Es difícil estar en desacuerdo con este diagnóstico, pero infortunadamente no lleva demasiado lejos. Después de todo, con pequeñas variaciones, es la misma explicación que se viene dando a todos los males de la economía desde hace años. En efecto, cuando la economía aún crecía bien, era también la explicación que se daba para la revaluación, que entonces se consideraba el enemigo público número uno. ¿Cómo puede ser que una combinación de políticas que produce tantos efectos perversos se mantenga?

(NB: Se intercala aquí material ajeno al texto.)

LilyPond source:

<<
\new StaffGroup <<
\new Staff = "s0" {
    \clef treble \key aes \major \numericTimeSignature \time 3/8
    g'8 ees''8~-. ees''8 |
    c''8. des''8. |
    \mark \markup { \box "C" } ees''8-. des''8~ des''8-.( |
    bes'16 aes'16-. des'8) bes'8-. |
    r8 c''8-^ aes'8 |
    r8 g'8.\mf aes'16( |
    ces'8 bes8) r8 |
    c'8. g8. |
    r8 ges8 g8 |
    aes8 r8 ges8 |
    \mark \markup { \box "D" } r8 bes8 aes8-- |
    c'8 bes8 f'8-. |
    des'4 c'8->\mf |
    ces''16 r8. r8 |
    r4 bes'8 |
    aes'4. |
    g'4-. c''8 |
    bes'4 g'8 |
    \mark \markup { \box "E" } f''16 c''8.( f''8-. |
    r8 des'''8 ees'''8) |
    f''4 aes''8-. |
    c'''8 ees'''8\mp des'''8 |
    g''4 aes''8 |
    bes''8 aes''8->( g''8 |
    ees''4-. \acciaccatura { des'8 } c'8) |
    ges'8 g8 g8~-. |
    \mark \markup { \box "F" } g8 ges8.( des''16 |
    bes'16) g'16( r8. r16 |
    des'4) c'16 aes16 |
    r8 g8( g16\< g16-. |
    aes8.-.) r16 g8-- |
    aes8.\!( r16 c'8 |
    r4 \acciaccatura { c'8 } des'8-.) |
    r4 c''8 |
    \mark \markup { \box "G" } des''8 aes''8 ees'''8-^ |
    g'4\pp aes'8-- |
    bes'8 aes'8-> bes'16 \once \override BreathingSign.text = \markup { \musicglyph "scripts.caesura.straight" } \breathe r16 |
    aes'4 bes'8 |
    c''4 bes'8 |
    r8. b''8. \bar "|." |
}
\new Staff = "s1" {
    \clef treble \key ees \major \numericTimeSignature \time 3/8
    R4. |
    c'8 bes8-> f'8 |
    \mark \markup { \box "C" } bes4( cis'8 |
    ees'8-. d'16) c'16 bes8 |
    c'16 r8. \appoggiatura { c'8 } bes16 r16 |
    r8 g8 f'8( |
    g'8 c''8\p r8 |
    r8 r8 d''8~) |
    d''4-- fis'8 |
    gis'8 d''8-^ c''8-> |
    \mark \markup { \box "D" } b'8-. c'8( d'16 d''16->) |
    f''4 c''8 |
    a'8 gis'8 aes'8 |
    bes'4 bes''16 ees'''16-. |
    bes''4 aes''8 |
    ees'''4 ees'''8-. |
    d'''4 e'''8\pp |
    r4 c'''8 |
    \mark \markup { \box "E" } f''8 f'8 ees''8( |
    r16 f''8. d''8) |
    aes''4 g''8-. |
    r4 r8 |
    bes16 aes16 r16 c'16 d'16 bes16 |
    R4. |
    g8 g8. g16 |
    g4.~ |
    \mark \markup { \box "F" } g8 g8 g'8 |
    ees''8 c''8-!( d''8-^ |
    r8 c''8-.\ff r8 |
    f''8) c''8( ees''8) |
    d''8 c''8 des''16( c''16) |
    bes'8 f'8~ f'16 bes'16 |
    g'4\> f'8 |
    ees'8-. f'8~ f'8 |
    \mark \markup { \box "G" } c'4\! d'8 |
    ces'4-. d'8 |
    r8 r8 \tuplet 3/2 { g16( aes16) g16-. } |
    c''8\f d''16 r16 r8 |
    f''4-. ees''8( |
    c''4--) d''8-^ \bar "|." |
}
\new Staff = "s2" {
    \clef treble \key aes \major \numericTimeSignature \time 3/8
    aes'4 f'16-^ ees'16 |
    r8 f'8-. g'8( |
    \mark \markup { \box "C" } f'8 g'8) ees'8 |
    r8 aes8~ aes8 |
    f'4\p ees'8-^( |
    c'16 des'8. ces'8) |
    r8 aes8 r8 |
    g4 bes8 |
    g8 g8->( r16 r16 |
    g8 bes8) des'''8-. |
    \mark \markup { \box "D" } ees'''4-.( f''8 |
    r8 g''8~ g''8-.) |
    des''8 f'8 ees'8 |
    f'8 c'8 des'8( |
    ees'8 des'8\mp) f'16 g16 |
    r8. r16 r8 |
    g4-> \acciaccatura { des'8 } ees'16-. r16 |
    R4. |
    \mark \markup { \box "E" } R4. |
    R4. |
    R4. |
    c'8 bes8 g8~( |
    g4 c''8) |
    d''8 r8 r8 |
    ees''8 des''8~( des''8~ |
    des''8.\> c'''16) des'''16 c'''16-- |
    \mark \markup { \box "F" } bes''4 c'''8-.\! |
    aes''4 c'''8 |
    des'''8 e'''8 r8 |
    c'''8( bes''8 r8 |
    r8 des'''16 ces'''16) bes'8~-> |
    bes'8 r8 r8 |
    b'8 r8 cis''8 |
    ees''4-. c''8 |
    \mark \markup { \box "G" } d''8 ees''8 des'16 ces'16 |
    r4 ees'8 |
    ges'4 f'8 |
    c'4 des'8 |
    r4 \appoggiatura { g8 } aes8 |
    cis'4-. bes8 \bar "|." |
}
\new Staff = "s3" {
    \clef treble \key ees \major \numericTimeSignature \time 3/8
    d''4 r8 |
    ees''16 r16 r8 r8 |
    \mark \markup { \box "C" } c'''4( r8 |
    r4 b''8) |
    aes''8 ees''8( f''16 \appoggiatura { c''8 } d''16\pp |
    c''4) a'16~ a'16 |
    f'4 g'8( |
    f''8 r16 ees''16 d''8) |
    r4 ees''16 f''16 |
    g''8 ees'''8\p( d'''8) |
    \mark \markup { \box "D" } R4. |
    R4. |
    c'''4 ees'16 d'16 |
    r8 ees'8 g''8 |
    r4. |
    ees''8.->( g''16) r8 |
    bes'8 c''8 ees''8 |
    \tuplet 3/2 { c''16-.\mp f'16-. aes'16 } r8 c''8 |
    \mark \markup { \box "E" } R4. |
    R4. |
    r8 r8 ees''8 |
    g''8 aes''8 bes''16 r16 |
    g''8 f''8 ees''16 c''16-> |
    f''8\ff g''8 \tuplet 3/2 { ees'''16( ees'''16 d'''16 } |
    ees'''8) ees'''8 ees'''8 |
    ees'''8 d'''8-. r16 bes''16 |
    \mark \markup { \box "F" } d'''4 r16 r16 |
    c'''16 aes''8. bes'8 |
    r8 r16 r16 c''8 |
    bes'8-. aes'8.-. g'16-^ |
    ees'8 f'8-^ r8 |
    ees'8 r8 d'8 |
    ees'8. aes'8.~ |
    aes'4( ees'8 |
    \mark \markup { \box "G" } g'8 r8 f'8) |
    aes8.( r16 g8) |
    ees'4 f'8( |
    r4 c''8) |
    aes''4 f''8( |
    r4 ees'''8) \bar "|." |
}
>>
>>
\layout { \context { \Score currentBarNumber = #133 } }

Dani Rodrik, una autoridad mundial en temas de economía política, ha encontrado que los períodos de estancamiento económico prolongado tienden a ocurrir cuando los países carecen de mecanismos para asignar las pérdidas que produce algún shock económico importante. El ajuste no se efectúa de una manera eficiente -por ejemplo, recortando el gasto público innecesario-, sino en forma destructiva: se elevan los impuestos más distorsionantes, se disparan las tasas de interés, se racionan las importaciones. Todo lo cual profundiza la crisis. Pero la verdadera causa de la crisis no son estas manifestaciones, sino la incapacidad de la sociedad para ponerse de acuerdo sobre cómo distribuir los costos del ajuste.



Colombia es un país sometido a severos shocks externos. Sin embargo, en décadas pasadas esos shocks podían acomodarse sin mayores cicatrices.



Entre 1982 y 1985, por ejemplo, se logró reducir en 20% el gasto público como proporción del PIB y restablecer rápidamente el crecimiento. Algo cambió en los 90. Mi hipótesis es que las instituciones políticas derivadas de la nueva Constitución condujeron a una fragmentación del poder político de los partidos y, al mismo tiempo, a una mayor rigidez en la asignación de los recursos públicos. La proliferación de los intereses locales por la descentralización y los mayores espacios de influencia que ganaron los grupos de presión complicaron aún más las cosas. Lo cual hace imposible distribuir el ajuste que se requiere actualmente.



Por consiguiente, el elevado gasto público y las altas tasas de interés actuales no son la causa del problema, sino su manifestación. Los intentos de represar el gasto, elevar impuestos o bajar artificialmente las tasas de interés sin remover sus causas resultan contraproducentes.



¿Acaso no lo han intentado, uno tras otro, todos los ministros de Hacienda desde Hommes, agravando cada vez más las cosas? Sería hora de enfrentar las causas más profundas del estancamiento.